Three perfectly logical solutions, and ones you may even have come up with yourself under similar circumstances.
* * Merging patches * *
Under this system, how would a merge be performed? Let's say you have two patches, A and B, and you want to combine them somehow. One way is to just apply each in turn to your source, fix any differences that can't be automatically resolved (conflicts), and then produce a new patch C from the combined diff.
That works, but now you have to store A, B and C in your patch database, and you don't retain any history. But wait! Your patches can have parents, so what if you created a 'merge' patch, M, with parents A and B?
This is externally equivalent to what you did to produce C: patches A and B are applied to the source code, and then you apply M to resolve the differences. M will contain both the differences that can be resolved automatically, and any conflicts we have to resolve manually.Having solved your problem, you write the code to your patch database and present the resulting program to your colleague.
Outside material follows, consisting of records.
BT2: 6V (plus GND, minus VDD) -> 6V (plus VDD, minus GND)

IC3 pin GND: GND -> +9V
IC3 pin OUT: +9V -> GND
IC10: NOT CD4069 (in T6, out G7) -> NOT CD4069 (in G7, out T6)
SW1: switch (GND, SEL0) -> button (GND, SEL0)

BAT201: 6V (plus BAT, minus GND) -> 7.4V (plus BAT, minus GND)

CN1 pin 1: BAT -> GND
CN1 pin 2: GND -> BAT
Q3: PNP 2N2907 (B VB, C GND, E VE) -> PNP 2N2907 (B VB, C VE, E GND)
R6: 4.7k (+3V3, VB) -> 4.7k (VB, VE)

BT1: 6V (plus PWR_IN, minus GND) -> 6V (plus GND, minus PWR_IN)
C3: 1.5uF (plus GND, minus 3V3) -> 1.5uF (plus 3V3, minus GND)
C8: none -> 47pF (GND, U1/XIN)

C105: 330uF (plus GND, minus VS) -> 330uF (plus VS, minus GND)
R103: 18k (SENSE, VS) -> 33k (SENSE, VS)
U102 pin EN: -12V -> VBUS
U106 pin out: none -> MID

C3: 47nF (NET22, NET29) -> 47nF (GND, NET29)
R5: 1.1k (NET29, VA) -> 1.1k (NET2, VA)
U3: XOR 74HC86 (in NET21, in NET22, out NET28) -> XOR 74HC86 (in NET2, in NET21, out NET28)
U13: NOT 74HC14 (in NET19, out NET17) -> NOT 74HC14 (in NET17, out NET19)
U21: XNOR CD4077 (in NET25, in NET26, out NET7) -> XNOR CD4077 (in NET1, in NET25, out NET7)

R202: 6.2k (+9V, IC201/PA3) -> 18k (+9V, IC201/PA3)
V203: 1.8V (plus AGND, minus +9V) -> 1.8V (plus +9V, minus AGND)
* * A user tries to merge * *
"How do I merge?" he asks.
"I've written a tool to help you do that," you say, "Just specify the two patches you want to combine, and the tool will merge them together."
"Um, it says I have a merge conflict."
"Well, fix the problem, then tell the system to add your file to the 'merge patch' it's making."
Your colleague dutifully hacks away, and solves the conflict. "So I've fixed the file," he says, "But when I tell it to 'commit file' it fails."
"Remember, this is a patch database," you reply, "We're not dealing with files, we're dealing with patches. You have to add your file changes to your patch, and then commit the patch. You can't commit an individual file."
"What? That's not very intuitive," he grumbles, "Hey! I've added the file to the patch, but it tells me the merge isn't complete!"
"You need to add all of the files that have differences that were automatically resolved as well."
"Why?!"
"Because," you explain patiently, "You might not like the way those files have been changed. It needs your approval that the way it's resolved the differences is correct."
"Why to I have to re-commit everything my buddy has made?" he complains, "Seriously, I want to just commit one file. What the hell is up with your system?"